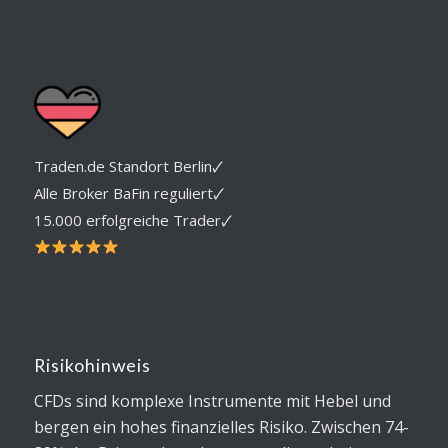
von 5
Traden.de Standort Berlin🗸
Alle Broker BaFin reguliert🗸
15.000 erfolgreiche Trader🗸
Risikohinweis
CFDs sind komplexe Instrumente mit Hebel und
bergen ein hohes finanzielles Risiko. Zwischen 74-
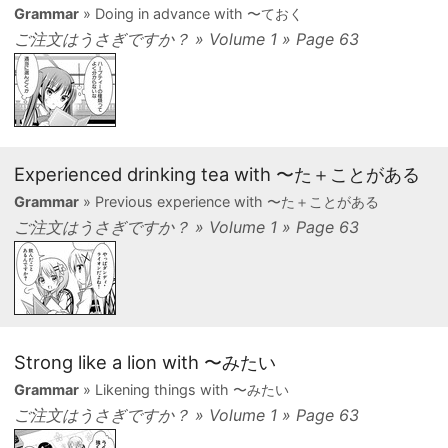
Grammar
» Doing in advance with 〜ておく
ご注文はうさぎですか？ » Volume 1 » Page 63
Experienced drinking tea with 〜た＋ことがある
Grammar
» Previous experience with 〜た＋ことがある
ご注文はうさぎですか？ » Volume 1 » Page 63
Strong like a lion with 〜みたい
Grammar
» Likening things with 〜みたい
ご注文はうさぎですか？ » Volume 1 » Page 63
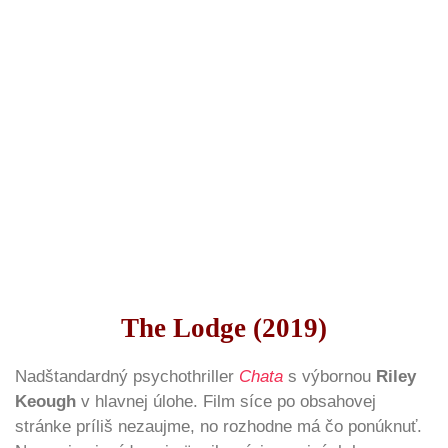
The Lodge (2019)
Nadštandardný psychothriller
Chata
s výbornou
Riley
Keough
v hlavnej úlohe. Film síce po obsahovej
stránke príliš nezaujme, no rozhodne má čo ponúknuť.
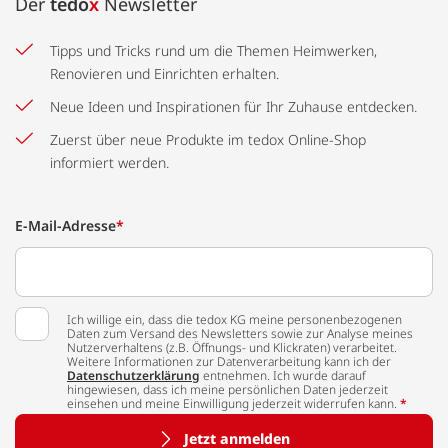
Der
tedo
x
Newsletter
Tipps und Tricks rund um die Themen Heimwerken,
Renovieren und Einrichten erhalten.
Neue Ideen und Inspirationen für Ihr Zuhause entdecken.
Zuerst über neue Produkte im tedox Online-Shop
informiert werden.
E-Mail-Adresse
*
Ich willige ein, dass die tedox KG meine personenbezogenen
Daten zum Versand des Newsletters sowie zur Analyse meines
Nutzerverhaltens (z.B. Öffnungs- und Klickraten) verarbeitet.
Weitere Informationen zur Datenverarbeitung kann ich der
Datenschutzerklärung
entnehmen. Ich wurde darauf
hingewiesen, dass ich meine persönlichen Daten jederzeit
einsehen und meine Einwilligung jederzeit widerrufen kann.
*
Jetzt anmelden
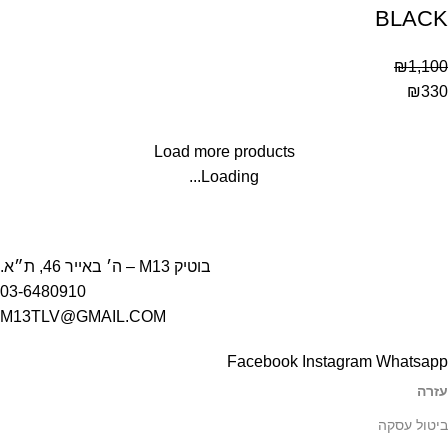
BLACK
₪
1,100
₪
330
Load more products
Loading...
בוטיק M13 – ה׳ באייר 46, ת״א.
03-6480910
M13TLV@GMAIL.COM
Facebook
Instagram
Whatsapp
עזרה
ביטול עסקה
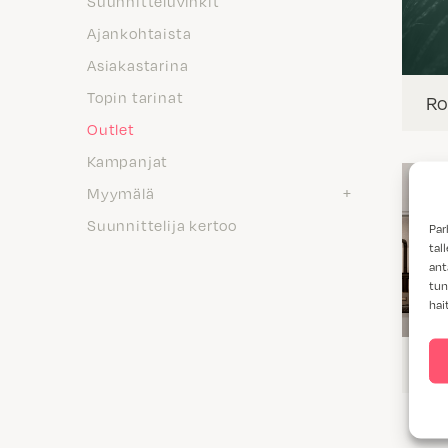
Suunnitteluvinkit
Ajankohtaista
Asiakastarina
Topin tarinat
Ro
Outlet
Kampanjat
Myymälä
Suunnittelija kertoo
Par
tal
ant
tun
hai
Ou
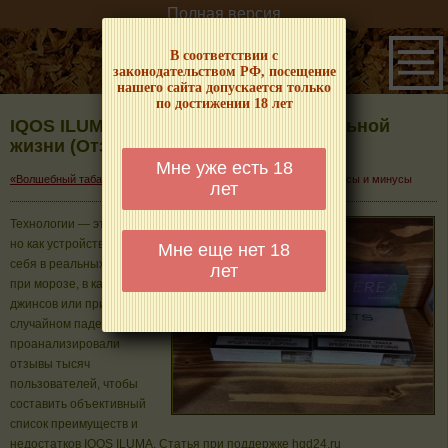
Полная версия
В соответствии с
законодательством РФ, посещение
нашего сайта допускается только
по достижении 18 лет
IQOS ILUMA: Плюсы и минусы в реальной
жизни (Отзывы и опыт)
Мне уже есть 18
→
«Волшебный табачок» – о табаке и курении
IQOS ILUMA: Плюсы и минусы
лет
Технологии — это хорошо,
но как устройство ведет
Мне еще нет 18
себя в реальных условиях:
лет
при морозе, в кармане
джинсов или при
случайном падении? Мы
проанализировали
отзывы тысяч
пользователей, чтобы
составить объективный
список преимуществ и
недостатков IQOS ILUMA. Статья при поддержке hqd24.ru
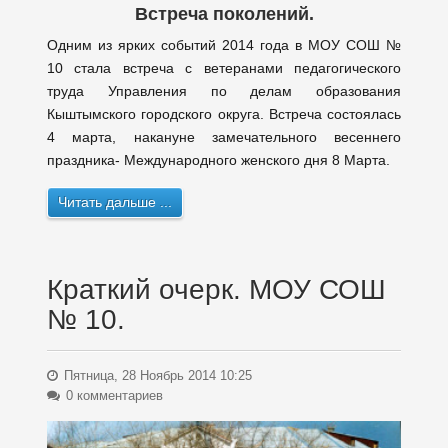
Встреча поколений.
Одним из ярких событий 2014 года в МОУ СОШ №
10 стала встреча с ветеранами педагогического
труда Управления по делам образования
Кыштымского городского округа. Встреча состоялась
4 марта, накануне замечательного весеннего
праздника- Международного женского дня 8 Марта.
Читать дальше ...
Краткий очерк. МОУ СОШ
№ 10.
Пятница, 28 Ноябрь 2014 10:25
0 комментариев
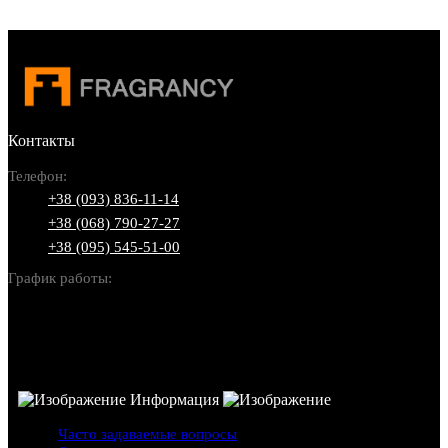
Контакты
Телефон:
+38 (093) 836-11-14
+38 (068) 790-27-27
+38 (095) 545-51-00
График работы:
Пн-Вс: 10:00-22:00
Информация
Часто задаваемые вопросы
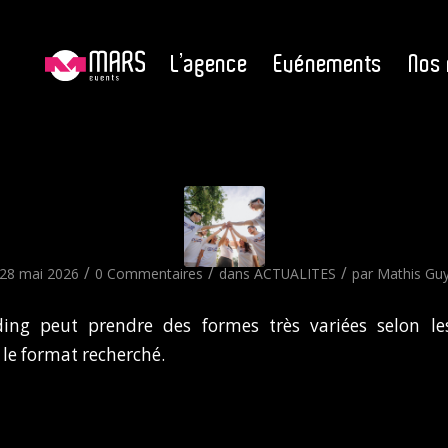
L’agence
Evénements
Nos 
/
/
/
28 mai 2026
0 Commentaires
dans
ACTUALITES
par
Mathis Gu
ing peut prendre des formes très variées selon le
 le format recherché.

PROBLEM DESCRIPTION »
Scan the material above for the string "jederzeit". Copy each line that holds it.

ANSWER BOX »
hingewiesen, dass ich meine persönlichen Daten jederzeit
einsehen und meine Einwilligung jederzeit widerrufen kann.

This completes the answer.